### Task goal
Reprint every line of the data, keeping each character intact.

(Saved data entries)
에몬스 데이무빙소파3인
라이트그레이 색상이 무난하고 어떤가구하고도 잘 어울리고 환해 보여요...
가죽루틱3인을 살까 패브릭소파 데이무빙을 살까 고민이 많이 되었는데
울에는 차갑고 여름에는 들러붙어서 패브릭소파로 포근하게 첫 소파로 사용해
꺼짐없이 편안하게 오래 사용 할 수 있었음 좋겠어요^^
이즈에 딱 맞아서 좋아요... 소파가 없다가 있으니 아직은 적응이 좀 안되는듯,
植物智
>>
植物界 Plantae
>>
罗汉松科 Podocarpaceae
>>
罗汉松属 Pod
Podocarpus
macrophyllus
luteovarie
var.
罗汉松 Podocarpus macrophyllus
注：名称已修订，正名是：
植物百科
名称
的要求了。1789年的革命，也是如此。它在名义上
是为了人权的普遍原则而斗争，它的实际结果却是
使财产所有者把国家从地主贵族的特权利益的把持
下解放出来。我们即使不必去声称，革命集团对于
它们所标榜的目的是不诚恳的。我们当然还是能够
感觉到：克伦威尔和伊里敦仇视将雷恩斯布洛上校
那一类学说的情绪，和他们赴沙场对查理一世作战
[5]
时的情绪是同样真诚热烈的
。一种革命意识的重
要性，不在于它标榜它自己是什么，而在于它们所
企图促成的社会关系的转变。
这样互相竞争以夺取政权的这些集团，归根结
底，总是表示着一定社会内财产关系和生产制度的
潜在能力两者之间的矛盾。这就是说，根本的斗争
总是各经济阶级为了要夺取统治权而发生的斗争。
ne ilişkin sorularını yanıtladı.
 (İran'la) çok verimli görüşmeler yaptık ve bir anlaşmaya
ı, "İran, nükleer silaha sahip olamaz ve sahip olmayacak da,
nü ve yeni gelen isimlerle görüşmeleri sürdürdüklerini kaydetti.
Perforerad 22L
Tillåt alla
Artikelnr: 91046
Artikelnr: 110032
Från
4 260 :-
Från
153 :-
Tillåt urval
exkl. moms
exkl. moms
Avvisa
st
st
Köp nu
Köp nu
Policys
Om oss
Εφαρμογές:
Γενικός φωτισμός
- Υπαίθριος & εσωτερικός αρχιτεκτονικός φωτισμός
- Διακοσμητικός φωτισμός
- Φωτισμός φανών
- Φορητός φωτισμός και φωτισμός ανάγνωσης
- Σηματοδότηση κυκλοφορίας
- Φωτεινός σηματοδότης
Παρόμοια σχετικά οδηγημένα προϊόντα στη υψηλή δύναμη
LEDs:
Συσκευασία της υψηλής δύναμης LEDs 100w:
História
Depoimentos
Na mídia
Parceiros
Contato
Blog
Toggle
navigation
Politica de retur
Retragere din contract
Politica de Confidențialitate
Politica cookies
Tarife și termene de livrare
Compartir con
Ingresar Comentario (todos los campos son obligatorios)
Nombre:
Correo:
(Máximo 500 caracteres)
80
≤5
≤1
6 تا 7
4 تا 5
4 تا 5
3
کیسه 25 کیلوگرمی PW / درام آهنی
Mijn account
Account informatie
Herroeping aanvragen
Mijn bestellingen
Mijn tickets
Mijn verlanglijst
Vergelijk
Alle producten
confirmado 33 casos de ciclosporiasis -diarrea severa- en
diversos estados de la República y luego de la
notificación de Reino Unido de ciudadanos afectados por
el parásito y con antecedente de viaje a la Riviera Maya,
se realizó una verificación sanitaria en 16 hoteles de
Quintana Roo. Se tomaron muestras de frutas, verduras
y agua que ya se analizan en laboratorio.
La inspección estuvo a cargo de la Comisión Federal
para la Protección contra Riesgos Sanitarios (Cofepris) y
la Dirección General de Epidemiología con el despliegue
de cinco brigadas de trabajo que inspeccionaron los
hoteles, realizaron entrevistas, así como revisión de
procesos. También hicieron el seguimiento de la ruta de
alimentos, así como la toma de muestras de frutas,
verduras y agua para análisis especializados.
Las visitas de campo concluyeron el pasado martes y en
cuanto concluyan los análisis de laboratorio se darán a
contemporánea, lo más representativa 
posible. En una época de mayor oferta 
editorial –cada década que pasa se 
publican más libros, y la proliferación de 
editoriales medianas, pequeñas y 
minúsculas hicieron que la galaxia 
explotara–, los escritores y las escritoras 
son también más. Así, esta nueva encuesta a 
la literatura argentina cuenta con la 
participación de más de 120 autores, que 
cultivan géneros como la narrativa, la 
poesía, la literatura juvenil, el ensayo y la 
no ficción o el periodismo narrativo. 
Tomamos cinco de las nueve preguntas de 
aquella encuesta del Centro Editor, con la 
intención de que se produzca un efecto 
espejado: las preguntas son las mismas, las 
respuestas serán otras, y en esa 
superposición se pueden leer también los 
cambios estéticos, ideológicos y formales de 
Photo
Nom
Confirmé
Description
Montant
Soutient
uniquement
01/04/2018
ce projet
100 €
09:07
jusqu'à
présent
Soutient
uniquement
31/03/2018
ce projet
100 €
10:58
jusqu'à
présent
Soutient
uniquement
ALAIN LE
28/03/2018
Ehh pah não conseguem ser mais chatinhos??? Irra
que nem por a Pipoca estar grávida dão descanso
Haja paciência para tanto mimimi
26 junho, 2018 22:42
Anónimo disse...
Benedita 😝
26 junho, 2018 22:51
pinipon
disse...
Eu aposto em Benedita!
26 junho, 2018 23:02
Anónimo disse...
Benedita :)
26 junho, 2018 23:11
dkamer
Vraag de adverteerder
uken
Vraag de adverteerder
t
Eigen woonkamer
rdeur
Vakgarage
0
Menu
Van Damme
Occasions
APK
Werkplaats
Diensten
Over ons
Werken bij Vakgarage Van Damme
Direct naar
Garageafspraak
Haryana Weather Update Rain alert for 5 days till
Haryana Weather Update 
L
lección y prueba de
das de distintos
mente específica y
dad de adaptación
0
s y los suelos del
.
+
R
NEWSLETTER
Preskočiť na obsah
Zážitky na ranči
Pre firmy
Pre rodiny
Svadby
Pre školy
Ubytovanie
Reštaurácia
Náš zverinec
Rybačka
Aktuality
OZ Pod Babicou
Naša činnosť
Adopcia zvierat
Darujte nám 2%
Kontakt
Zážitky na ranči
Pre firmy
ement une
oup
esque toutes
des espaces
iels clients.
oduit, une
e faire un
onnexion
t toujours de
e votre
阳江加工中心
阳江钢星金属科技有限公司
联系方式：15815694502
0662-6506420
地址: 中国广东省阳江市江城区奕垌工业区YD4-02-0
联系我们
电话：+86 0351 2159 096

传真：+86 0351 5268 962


### Exercise response
에몬스 데이무빙소파3인
라이트그레이 색상이 무난하고 어떤가구하고도 잘 어울리고 환해 보여요...
가죽루틱3인을 살까 패브릭소파 데이무빙을 살까 고민이 많이 되었는데
울에는 차갑고 여름에는 들러붙어서 패브릭소파로 포근하게 첫 소파로 사용해
꺼짐없이 편안하게 오래 사용 할 수 있었음 좋겠어요^^
이즈에 딱 맞아서 좋아요... 소파가 없다가 있으니 아직은 적응이 좀 안되는듯,
植物智
>>
植物界 Plantae
>>
罗汉松科 Podocarpaceae
>>
罗汉松属 Pod
Podocarpus
macrophyllus
luteovarie
var.
罗汉松 Podocarpus macrophyllus
注：名称已修订，正名是：
植物百科
名称
的要求了。1789年的革命，也是如此。它在名义上
是为了人权的普遍原则而斗争，它的实际结果却是
使财产所有者把国家从地主贵族的特权利益的把持
下解放出来。我们即使不必去声称，革命集团对于
它们所标榜的目的是不诚恳的。我们当然还是能够
感觉到：克伦威尔和伊里敦仇视将雷恩斯布洛上校
那一类学说的情绪，和他们赴沙场对查理一世作战
[5]
时的情绪是同样真诚热烈的
。一种革命意识的重
要性，不在于它标榜它自己是什么，而在于它们所
企图促成的社会关系的转变。
这样互相竞争以夺取政权的这些集团，归根结
底，总是表示着一定社会内财产关系和生产制度的
潜在能力两者之间的矛盾。这就是说，根本的斗争
总是各经济阶级为了要夺取统治权而发生的斗争。
ne ilişkin sorularını yanıtladı.
 (İran'la) çok verimli görüşmeler yaptık ve bir anlaşmaya
ı, "İran, nükleer silaha sahip olamaz ve sahip olmayacak da,
nü ve yeni gelen isimlerle görüşmeleri sürdürdüklerini kaydetti.
Perforerad 22L
Tillåt alla
Artikelnr: 91046
Artikelnr: 110032
Från
4 260 :-
Från
153 :-
Tillåt urval
exkl. moms
exkl. moms
Avvisa
st
st
Köp nu
Köp nu
Policys
Om oss
Εφαρμογές:
Γενικός φωτισμός
- Υπαίθριος & εσωτερικός αρχιτεκτονικός φωτισμός
- Διακοσμητικός φωτισμός
- Φωτισμός φανών
- Φορητός φωτισμός και φωτισμός ανάγνωσης
- Σηματοδότηση κυκλοφορίας
- Φωτεινός σηματοδότης
Παρόμοια σχετικά οδηγημένα προϊόντα στη υψηλή δύναμη
LEDs:
Συσκευασία της υψηλής δύναμης LEDs 100w:
História
Depoimentos
Na mídia
Parceiros
Contato
Blog
Toggle
navigation
Politica de retur
Retragere din contract
Politica de Confidențialitate
Politica cookies
Tarife și termene de livrare
Compartir con
Ingresar Comentario (todos los campos son obligatorios)
Nombre:
Correo:
(Máximo 500 caracteres)
80
≤5
≤1
6 تا 7
4 تا 5
4 تا 5
3
کیسه 25 کیلوگرمی PW / درام آهنی
Mijn account
Account informatie
Herroeping aanvragen
Mijn bestellingen
Mijn tickets
Mijn verlanglijst
Vergelijk
Alle producten
confirmado 33 casos de ciclosporiasis -diarrea severa- en
diversos estados de la República y luego de la
notificación de Reino Unido de ciudadanos afectados por
el parásito y con antecedente de viaje a la Riviera Maya,
se realizó una verificación sanitaria en 16 hoteles de
Quintana Roo. Se tomaron muestras de frutas, verduras
y agua que ya se analizan en laboratorio.
La inspección estuvo a cargo de la Comisión Federal
para la Protección contra Riesgos Sanitarios (Cofepris) y
la Dirección General de Epidemiología con el despliegue
de cinco brigadas de trabajo que inspeccionaron los
hoteles, realizaron entrevistas, así como revisión de
procesos. También hicieron el seguimiento de la ruta de
alimentos, así como la toma de muestras de frutas,
verduras y agua para análisis especializados.
Las visitas de campo concluyeron el pasado martes y en
cuanto concluyan los análisis de laboratorio se darán a
contemporánea, lo más representativa 
posible. En una época de mayor oferta 
editorial –cada década que pasa se 
publican más libros, y la proliferación de 
editoriales medianas, pequeñas y 
minúsculas hicieron que la galaxia 
explotara–, los escritores y las escritoras 
son también más. Así, esta nueva encuesta a 
la literatura argentina cuenta con la 
participación de más de 120 autores, que 
cultivan géneros como la narrativa, la 
poesía, la literatura juvenil, el ensayo y la 
no ficción o el periodismo narrativo. 
Tomamos cinco de las nueve preguntas de 
aquella encuesta del Centro Editor, con la 
intención de que se produzca un efecto 
espejado: las preguntas son las mismas, las 
respuestas serán otras, y en esa 
superposición se pueden leer también los 
cambios estéticos, ideológicos y formales de 
Photo
Nom
Confirmé
Description
Montant
Soutient
uniquement
01/04/2018
ce projet
100 €
09:07
jusqu'à
présent
Soutient
uniquement
31/03/2018
ce projet
100 €
10:58
jusqu'à
présent
Soutient
uniquement
ALAIN LE
28/03/2018
Ehh pah não conseguem ser mais chatinhos??? Irra
que nem por a Pipoca estar grávida dão descanso
Haja paciência para tanto mimimi
26 junho, 2018 22:42
Anónimo disse...
Benedita 😝
26 junho, 2018 22:51
pinipon
disse...
Eu aposto em Benedita!
26 junho, 2018 23:02
Anónimo disse...
Benedita :)
26 junho, 2018 23:11
dkamer
Vraag de adverteerder
uken
Vraag de adverteerder
t
Eigen woonkamer
rdeur
Vakgarage
0
Menu
Van Damme
Occasions
APK
Werkplaats
Diensten
Over ons
Werken bij Vakgarage Van Damme
Direct naar
Garageafspraak
Haryana Weather Update Rain alert for 5 days till
Haryana Weather Update 
L
lección y prueba de
das de distintos
mente específica y
dad de adaptación
0
s y los suelos del
.
+
R
NEWSLETTER
Preskočiť na obsah
Zážitky na ranči
Pre firmy
Pre rodiny
Svadby
Pre školy
Ubytovanie
Reštaurácia
Náš zverinec
Rybačka
Aktuality
OZ Pod Babicou
Naša činnosť
Adopcia zvierat
Darujte nám 2%
Kontakt
Zážitky na ranči
Pre firmy
ement une
oup
esque toutes
des espaces
iels clients.
oduit, une
e faire un
onnexion
t toujours de
e votre
阳江加工中心
阳江钢星金属科技有限公司
联系方式：15815694502
0662-6506420
地址: 中国广东省阳江市江城区奕垌工业区YD4-02-0
联系我们
电话：+86 0351 2159 096

传真：+86 0351 5268 962


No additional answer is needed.